Keenan is so tense, he’s shaking slightly. “Everyone in our world knows that he’s insane. Combine that with the fact that he’s capable of anything, well, knowing that someone like that is so close to you scares the shit out of me.”

“Keenan.” I lay my hand alongside his face. “Shay won’t hurt me. He never would.”

“I agree, but…” he stops as though he’s struggling to find the words. “Just… be careful around him.”

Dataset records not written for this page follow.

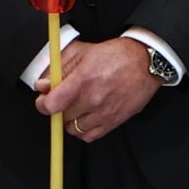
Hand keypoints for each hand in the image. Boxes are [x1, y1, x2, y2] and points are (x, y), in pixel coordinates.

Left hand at [35, 38, 159, 142]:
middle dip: (59, 108)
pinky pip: (90, 136)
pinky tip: (87, 116)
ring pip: (74, 129)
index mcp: (83, 79)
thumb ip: (59, 69)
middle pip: (61, 116)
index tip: (44, 100)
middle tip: (64, 98)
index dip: (42, 104)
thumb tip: (42, 85)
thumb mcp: (83, 52)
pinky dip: (84, 130)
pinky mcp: (114, 122)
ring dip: (71, 120)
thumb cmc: (116, 55)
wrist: (145, 63)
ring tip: (77, 107)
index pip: (52, 104)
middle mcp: (93, 99)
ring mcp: (104, 113)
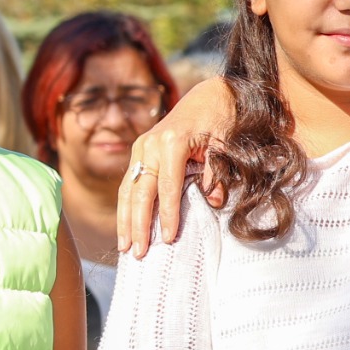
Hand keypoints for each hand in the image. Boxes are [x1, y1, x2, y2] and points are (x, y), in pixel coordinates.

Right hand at [117, 79, 235, 253]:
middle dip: (138, 225)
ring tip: (125, 248)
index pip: (167, 187)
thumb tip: (214, 202)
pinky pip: (129, 184)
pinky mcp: (139, 153)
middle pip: (140, 192)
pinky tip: (125, 228)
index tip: (168, 239)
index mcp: (172, 143)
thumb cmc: (221, 120)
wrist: (209, 95)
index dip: (166, 215)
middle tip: (137, 253)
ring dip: (125, 221)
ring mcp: (140, 148)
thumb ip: (217, 173)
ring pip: (128, 190)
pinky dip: (126, 207)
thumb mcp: (225, 144)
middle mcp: (149, 145)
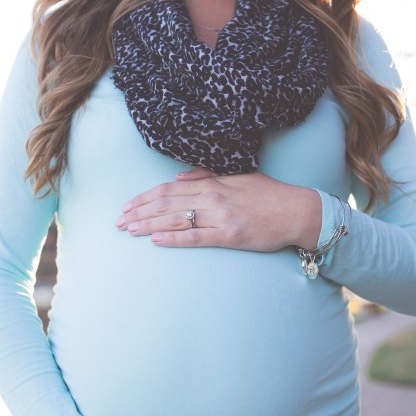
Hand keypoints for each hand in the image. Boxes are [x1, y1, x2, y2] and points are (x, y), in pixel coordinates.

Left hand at [115, 168, 321, 251]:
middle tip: (118, 222)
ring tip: (129, 230)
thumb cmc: (268, 195)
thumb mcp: (237, 177)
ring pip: (176, 219)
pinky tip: (156, 240)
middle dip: (139, 212)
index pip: (169, 189)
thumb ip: (206, 175)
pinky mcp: (229, 235)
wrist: (296, 211)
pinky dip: (174, 238)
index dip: (145, 198)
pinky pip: (196, 237)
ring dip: (149, 224)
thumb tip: (178, 178)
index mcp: (212, 182)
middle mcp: (212, 196)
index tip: (127, 206)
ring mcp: (220, 216)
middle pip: (166, 203)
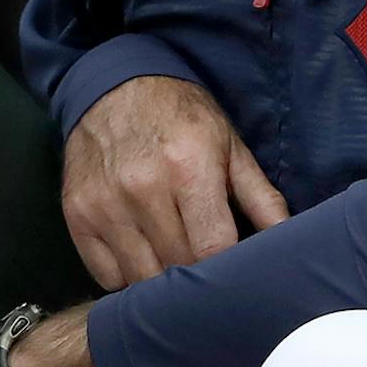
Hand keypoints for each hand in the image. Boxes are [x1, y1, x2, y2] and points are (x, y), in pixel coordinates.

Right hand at [63, 75, 288, 287]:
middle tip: (210, 266)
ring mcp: (104, 204)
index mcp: (189, 169)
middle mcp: (142, 189)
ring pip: (141, 278)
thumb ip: (261, 197)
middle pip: (178, 266)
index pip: (213, 249)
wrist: (116, 86)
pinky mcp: (77, 215)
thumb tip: (289, 239)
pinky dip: (128, 275)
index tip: (236, 268)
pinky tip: (144, 255)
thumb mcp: (230, 147)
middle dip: (199, 273)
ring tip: (177, 262)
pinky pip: (106, 275)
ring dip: (163, 280)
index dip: (228, 267)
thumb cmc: (182, 118)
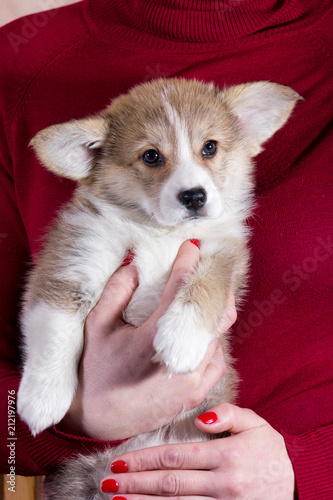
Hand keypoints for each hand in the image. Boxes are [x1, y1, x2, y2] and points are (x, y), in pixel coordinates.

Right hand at [59, 241, 236, 440]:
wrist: (99, 420)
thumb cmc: (94, 371)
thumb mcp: (95, 328)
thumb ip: (116, 292)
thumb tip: (136, 266)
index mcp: (152, 341)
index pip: (179, 292)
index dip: (188, 264)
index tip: (192, 246)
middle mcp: (180, 362)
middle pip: (213, 313)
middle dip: (211, 286)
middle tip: (206, 268)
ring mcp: (193, 380)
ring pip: (220, 336)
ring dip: (213, 313)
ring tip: (204, 296)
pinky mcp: (198, 393)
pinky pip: (218, 358)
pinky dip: (213, 340)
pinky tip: (199, 332)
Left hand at [101, 403, 294, 498]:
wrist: (298, 482)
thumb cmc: (270, 451)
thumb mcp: (255, 424)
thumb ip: (228, 414)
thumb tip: (200, 420)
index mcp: (225, 455)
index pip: (176, 457)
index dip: (145, 459)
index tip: (122, 461)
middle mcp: (222, 482)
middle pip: (170, 482)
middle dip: (136, 483)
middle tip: (109, 481)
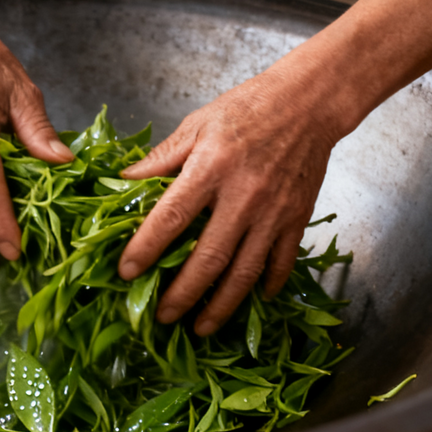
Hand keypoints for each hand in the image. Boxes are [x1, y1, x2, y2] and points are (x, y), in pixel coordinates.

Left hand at [116, 69, 336, 334]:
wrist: (307, 104)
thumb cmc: (246, 108)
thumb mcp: (196, 124)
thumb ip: (161, 158)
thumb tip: (124, 182)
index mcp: (210, 169)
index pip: (170, 218)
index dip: (145, 249)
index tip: (126, 272)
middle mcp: (242, 197)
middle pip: (209, 258)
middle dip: (183, 295)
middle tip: (162, 318)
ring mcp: (273, 213)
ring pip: (245, 272)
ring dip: (222, 305)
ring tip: (201, 328)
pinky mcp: (297, 219)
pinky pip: (281, 263)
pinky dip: (266, 286)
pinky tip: (252, 301)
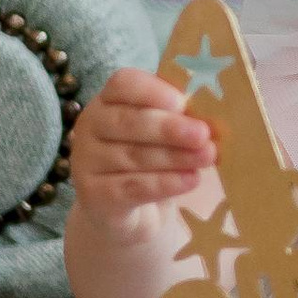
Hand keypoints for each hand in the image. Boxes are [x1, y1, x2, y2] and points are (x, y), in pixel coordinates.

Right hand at [69, 66, 216, 236]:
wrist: (127, 213)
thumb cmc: (149, 161)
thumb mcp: (161, 134)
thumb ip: (178, 118)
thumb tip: (211, 114)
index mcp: (107, 100)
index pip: (122, 84)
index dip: (152, 91)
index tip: (182, 102)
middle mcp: (90, 126)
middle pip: (128, 121)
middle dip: (170, 128)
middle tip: (204, 134)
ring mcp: (86, 161)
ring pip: (134, 156)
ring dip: (175, 156)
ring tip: (207, 157)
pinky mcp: (93, 195)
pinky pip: (132, 187)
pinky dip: (165, 183)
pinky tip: (191, 180)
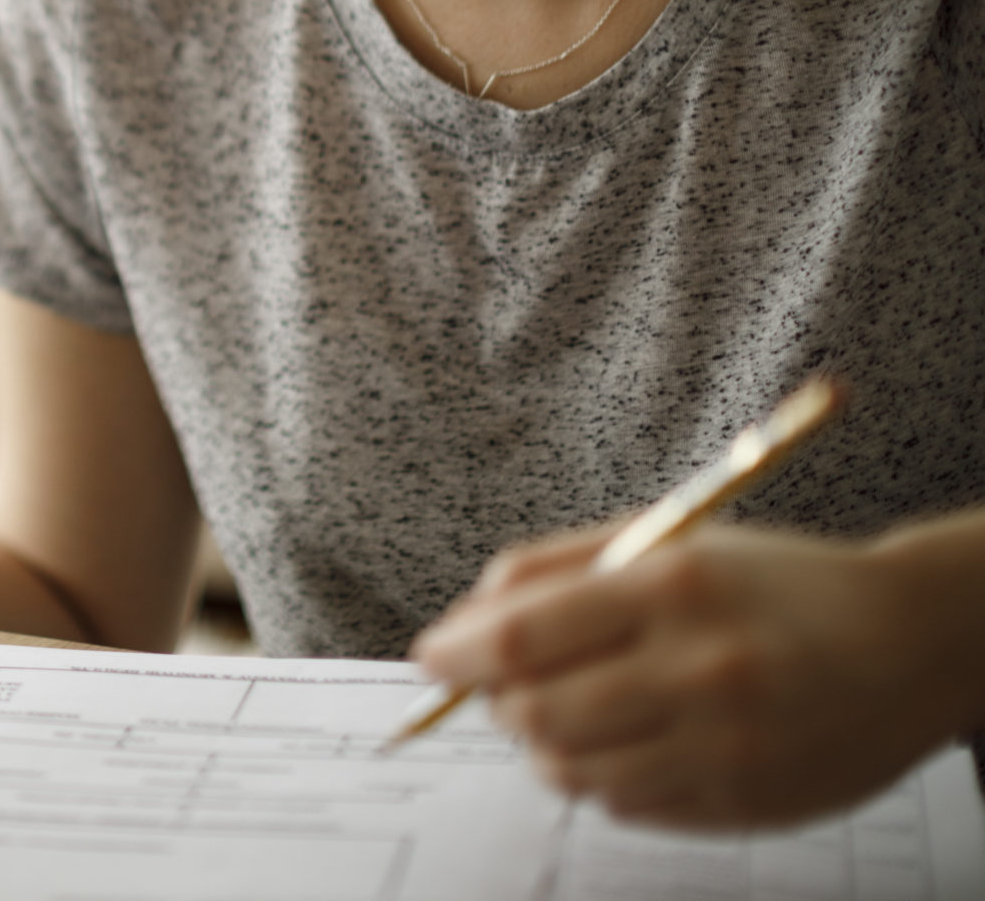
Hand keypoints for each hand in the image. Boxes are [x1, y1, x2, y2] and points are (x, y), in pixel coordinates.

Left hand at [410, 523, 961, 828]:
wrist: (911, 644)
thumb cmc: (776, 583)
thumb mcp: (671, 538)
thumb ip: (559, 567)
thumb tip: (468, 615)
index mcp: (674, 589)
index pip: (521, 636)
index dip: (456, 653)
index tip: (431, 658)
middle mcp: (700, 671)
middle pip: (535, 712)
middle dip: (494, 701)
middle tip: (495, 685)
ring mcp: (726, 747)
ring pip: (571, 769)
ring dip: (541, 742)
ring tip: (561, 707)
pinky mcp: (744, 804)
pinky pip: (625, 805)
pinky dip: (598, 776)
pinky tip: (624, 738)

We don’t say anything after that. I don’t have words to say that will make it all better, and now, I think I finally understand why he pulled away from me every time we got too close when we were together at the theatre. He wants me… he wants me like I want him. But, he was letting me go to live my dream.

Oh, Keenan… Goddamn it…

Before I can say anything, he reaches up, touching my lips with his thumb. “The worst thing you could do is throw it all away for a guy, Mina. So don’t even fucking think of it. You go and dance on the stage and be the star you are supposed to be… I’ll still be here for you. Whenever you need me. Understand?”

“I-”

“Understand?”

He was making the decision for me, but for once, it was a decision that was made entirely for my desires and well-being. He wasn’t going to be selfish with me. My eyes fill with tears and, unable to stop myself, I throw my arms around his neck and kiss him hard, dragging him back down onto his cut with me.